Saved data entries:
* * * * * * * * *

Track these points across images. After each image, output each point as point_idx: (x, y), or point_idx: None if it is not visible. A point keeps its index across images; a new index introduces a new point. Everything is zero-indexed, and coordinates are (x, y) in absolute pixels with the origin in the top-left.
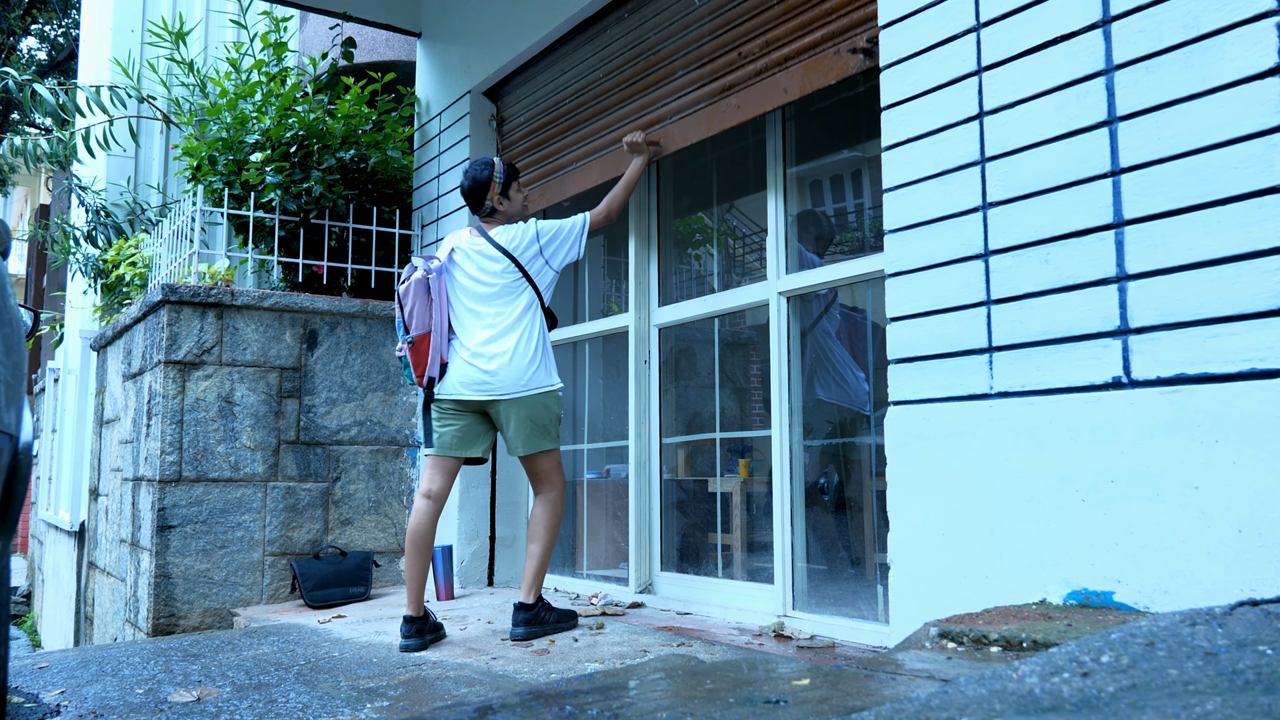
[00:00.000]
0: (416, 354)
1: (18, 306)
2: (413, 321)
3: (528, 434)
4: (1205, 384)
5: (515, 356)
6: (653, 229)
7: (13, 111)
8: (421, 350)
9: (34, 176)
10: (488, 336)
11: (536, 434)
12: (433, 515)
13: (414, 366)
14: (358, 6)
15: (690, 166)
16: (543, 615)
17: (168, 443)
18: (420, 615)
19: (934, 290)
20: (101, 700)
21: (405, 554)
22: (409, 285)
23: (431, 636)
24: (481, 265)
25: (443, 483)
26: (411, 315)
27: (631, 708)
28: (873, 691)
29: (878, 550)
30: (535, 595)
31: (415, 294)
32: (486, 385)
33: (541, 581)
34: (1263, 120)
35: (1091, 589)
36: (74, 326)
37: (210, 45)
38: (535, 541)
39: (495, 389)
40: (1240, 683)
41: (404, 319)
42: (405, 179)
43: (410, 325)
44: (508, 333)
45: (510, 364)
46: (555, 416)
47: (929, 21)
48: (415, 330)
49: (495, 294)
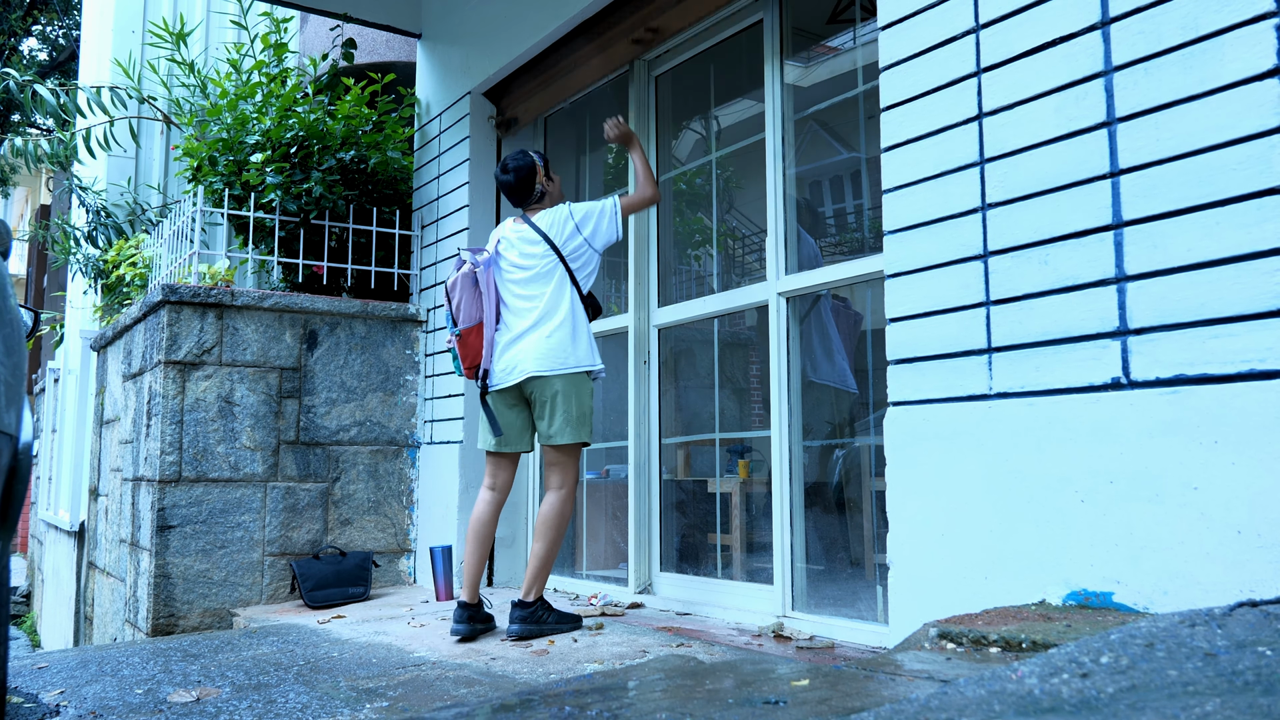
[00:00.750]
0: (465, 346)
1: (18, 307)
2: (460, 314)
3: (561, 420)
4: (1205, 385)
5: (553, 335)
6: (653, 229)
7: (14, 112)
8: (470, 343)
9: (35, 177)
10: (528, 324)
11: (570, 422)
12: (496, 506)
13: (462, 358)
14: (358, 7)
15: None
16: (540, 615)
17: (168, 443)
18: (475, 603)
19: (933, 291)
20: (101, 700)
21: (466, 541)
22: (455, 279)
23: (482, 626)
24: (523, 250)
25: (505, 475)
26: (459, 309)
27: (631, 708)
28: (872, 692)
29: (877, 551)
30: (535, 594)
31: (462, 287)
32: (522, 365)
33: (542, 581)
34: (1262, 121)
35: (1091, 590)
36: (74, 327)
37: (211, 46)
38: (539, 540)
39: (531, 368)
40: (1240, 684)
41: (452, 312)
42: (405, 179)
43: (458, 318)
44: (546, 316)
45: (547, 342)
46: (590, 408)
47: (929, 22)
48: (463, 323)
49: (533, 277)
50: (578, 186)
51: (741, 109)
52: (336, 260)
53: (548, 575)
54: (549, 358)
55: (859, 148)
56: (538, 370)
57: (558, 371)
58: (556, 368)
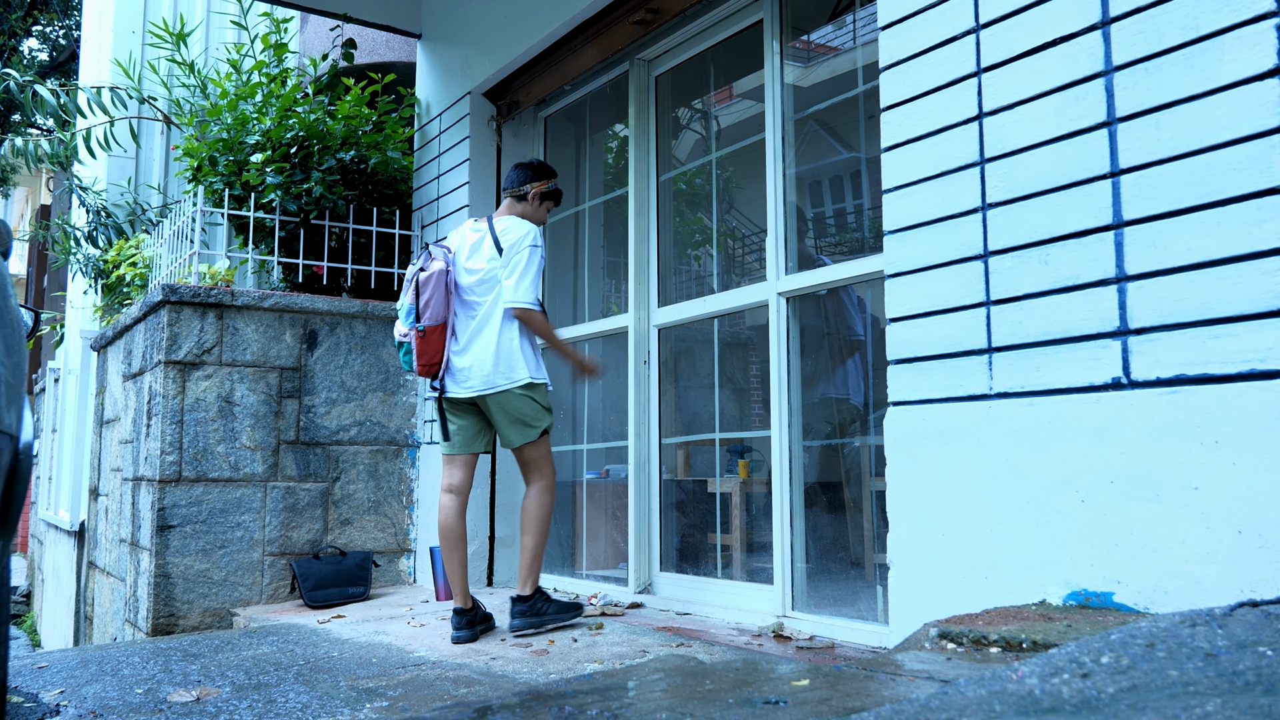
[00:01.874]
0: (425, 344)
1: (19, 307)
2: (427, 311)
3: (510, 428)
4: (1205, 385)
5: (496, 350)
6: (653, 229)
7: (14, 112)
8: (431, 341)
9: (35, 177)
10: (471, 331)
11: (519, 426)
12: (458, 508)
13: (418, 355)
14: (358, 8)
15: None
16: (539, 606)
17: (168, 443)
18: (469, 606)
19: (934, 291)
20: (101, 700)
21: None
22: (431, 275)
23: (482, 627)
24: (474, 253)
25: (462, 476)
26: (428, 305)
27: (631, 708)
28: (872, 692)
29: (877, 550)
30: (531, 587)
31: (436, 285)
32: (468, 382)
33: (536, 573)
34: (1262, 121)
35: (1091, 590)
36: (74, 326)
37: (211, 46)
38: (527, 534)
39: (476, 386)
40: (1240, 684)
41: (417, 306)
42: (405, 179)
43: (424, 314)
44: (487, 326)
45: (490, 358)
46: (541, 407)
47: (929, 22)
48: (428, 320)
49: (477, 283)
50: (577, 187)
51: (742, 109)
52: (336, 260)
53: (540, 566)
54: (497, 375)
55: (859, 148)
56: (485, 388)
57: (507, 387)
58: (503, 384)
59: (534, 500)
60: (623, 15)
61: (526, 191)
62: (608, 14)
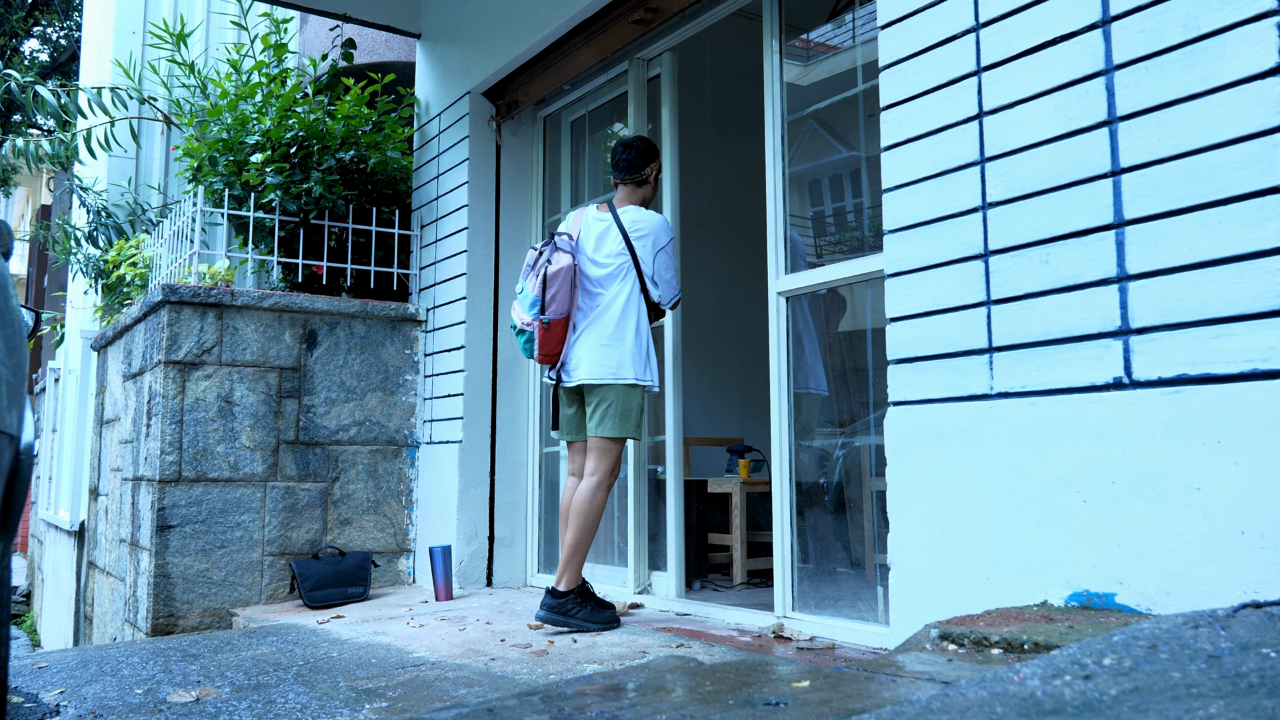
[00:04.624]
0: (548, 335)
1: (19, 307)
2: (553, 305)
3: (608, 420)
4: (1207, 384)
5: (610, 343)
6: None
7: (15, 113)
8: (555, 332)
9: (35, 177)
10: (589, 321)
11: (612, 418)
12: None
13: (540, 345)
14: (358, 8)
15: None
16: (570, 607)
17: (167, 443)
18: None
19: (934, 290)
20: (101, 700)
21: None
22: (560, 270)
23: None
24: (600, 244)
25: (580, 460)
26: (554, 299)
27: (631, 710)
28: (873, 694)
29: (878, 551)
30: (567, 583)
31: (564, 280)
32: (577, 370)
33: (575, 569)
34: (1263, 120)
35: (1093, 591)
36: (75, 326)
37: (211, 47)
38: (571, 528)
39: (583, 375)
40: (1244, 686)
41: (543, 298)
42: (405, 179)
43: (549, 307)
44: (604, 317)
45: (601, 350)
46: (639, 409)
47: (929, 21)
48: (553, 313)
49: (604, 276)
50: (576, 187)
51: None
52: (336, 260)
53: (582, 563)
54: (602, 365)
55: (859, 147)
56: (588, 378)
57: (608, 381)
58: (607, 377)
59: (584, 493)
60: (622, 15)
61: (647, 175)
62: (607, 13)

* * * * * * * * *

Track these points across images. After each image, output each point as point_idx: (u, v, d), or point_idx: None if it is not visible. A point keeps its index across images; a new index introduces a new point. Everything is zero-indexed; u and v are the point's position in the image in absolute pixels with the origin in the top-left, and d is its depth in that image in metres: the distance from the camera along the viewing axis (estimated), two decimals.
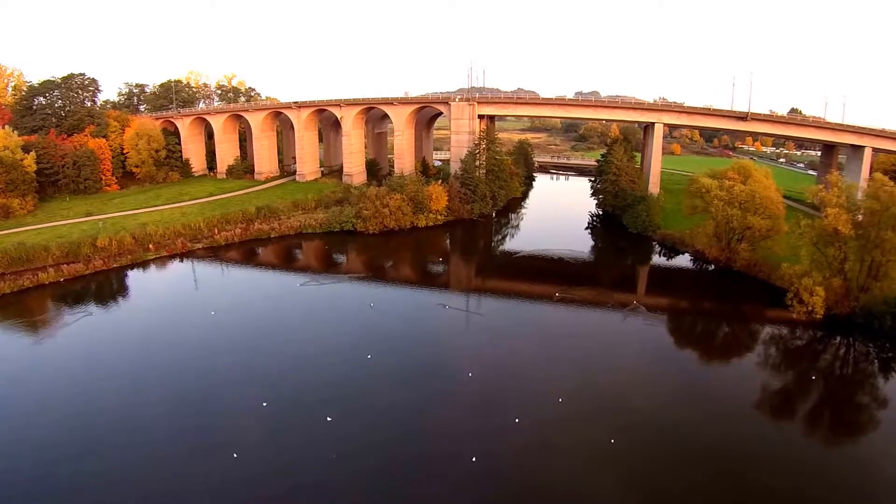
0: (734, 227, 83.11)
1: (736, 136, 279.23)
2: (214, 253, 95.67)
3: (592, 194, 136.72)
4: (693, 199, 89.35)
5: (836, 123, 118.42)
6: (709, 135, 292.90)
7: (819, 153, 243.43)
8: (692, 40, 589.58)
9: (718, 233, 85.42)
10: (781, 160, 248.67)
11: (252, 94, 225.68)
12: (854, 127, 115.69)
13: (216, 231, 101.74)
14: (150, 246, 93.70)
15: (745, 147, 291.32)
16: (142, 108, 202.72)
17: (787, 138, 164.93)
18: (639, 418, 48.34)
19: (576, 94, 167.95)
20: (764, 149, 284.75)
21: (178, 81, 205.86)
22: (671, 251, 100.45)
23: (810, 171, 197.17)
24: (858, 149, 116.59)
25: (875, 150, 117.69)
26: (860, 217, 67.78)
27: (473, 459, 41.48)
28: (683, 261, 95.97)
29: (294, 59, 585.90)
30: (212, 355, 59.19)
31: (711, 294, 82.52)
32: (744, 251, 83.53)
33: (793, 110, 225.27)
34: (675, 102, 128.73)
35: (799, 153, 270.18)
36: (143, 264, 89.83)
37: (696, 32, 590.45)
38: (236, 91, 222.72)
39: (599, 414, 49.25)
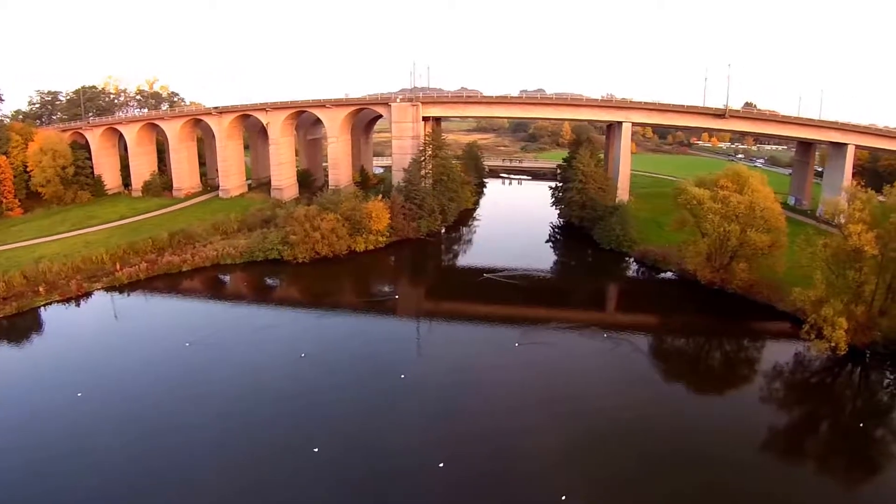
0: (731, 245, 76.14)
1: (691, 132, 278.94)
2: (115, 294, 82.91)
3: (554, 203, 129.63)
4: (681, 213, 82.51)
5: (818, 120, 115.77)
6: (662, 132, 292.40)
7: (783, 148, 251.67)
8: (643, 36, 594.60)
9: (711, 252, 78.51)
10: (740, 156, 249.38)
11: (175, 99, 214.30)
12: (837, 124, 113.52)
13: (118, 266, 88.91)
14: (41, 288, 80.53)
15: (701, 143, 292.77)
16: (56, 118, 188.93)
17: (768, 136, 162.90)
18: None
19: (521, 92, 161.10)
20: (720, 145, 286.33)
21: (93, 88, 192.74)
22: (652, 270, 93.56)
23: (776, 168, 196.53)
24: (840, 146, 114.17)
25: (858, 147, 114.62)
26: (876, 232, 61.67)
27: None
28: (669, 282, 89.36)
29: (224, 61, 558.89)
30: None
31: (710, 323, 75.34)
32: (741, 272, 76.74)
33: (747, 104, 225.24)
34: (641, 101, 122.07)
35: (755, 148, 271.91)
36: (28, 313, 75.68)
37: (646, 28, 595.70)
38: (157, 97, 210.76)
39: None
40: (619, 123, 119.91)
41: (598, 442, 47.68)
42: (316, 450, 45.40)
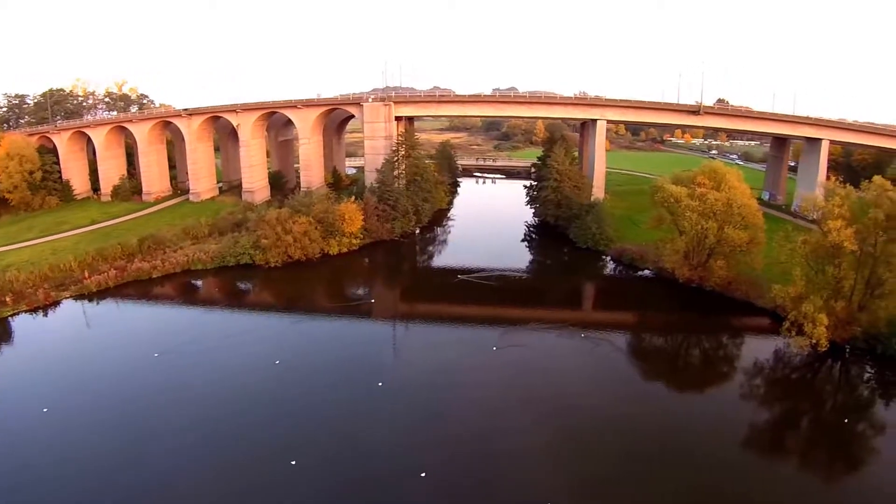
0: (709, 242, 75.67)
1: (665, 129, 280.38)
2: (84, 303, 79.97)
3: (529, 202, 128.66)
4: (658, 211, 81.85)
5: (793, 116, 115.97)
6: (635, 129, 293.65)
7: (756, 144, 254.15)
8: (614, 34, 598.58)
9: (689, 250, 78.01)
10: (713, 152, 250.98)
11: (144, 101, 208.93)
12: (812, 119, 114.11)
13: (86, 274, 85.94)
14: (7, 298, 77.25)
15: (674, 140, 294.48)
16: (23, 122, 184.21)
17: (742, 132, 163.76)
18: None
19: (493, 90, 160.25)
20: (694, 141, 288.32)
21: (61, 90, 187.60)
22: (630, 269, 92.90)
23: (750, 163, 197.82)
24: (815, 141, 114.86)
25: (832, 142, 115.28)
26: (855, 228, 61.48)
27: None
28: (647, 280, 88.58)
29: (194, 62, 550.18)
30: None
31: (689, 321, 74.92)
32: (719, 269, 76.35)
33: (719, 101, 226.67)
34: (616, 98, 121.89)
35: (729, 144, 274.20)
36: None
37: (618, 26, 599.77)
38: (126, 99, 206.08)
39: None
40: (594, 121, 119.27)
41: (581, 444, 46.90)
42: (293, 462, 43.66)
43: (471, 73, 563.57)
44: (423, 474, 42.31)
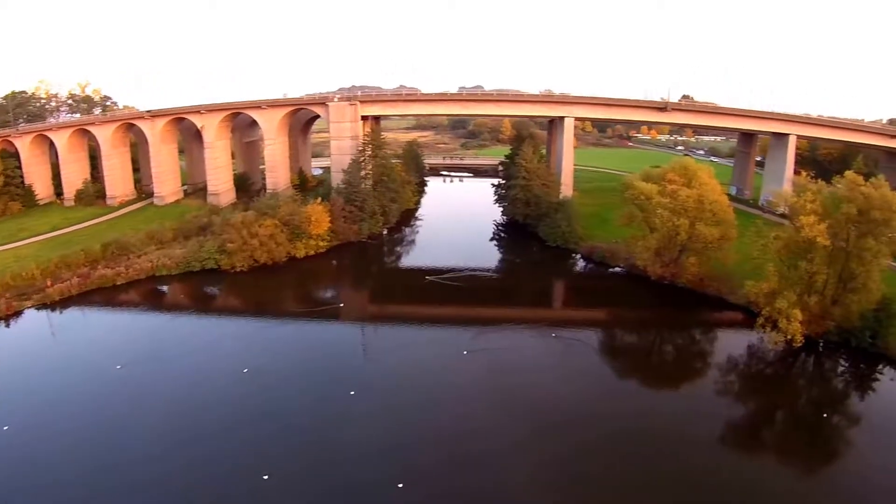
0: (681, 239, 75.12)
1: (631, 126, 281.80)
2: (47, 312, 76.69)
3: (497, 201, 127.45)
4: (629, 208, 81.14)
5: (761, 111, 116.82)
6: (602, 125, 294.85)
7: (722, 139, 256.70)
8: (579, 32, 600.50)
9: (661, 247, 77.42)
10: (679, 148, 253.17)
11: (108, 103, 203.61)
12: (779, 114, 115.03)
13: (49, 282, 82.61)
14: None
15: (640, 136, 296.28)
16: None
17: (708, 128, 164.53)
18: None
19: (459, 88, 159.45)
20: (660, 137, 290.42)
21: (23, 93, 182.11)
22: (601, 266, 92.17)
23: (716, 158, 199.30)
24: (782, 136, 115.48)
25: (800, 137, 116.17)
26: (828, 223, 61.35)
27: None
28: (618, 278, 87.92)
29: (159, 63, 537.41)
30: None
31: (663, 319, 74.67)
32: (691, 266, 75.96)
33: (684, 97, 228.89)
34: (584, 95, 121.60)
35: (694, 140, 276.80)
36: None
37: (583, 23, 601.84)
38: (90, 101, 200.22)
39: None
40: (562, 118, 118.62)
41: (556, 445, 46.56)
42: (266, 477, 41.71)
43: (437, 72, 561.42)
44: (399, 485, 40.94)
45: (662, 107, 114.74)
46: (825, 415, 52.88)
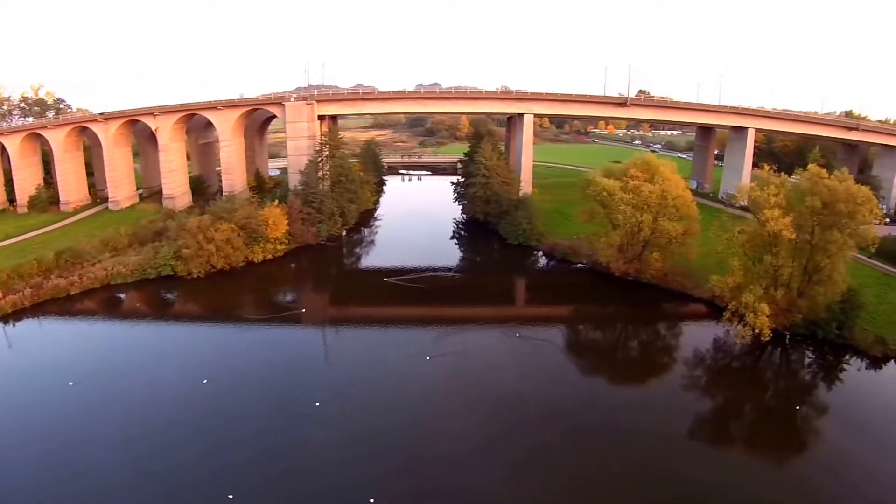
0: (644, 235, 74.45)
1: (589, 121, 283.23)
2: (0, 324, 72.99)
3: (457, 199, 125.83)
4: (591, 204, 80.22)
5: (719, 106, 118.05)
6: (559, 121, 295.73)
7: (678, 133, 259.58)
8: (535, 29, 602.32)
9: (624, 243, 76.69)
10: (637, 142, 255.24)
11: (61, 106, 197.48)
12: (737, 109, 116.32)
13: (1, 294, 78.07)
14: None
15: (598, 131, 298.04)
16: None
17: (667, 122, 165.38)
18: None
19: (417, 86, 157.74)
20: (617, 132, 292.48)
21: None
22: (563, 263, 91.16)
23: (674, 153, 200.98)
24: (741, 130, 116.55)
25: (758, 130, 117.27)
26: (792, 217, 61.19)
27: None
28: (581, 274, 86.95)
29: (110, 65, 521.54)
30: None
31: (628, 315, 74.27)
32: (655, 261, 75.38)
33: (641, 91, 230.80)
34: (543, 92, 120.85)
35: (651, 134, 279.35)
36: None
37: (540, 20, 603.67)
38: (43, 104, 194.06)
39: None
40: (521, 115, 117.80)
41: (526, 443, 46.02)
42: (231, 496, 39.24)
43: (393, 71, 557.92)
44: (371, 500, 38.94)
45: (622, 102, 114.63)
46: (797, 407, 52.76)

* * * * * * * * *

→ Aim of the exercise
Using the records above, restate word for word the lines from the one with "11: (536, 434)" through the one with "29: (878, 550)", both included.

→ Expected answer
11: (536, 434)
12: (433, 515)
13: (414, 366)
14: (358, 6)
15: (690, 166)
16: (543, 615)
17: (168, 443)
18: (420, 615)
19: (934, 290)
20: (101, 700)
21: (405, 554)
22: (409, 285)
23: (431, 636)
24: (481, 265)
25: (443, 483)
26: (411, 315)
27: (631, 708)
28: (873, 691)
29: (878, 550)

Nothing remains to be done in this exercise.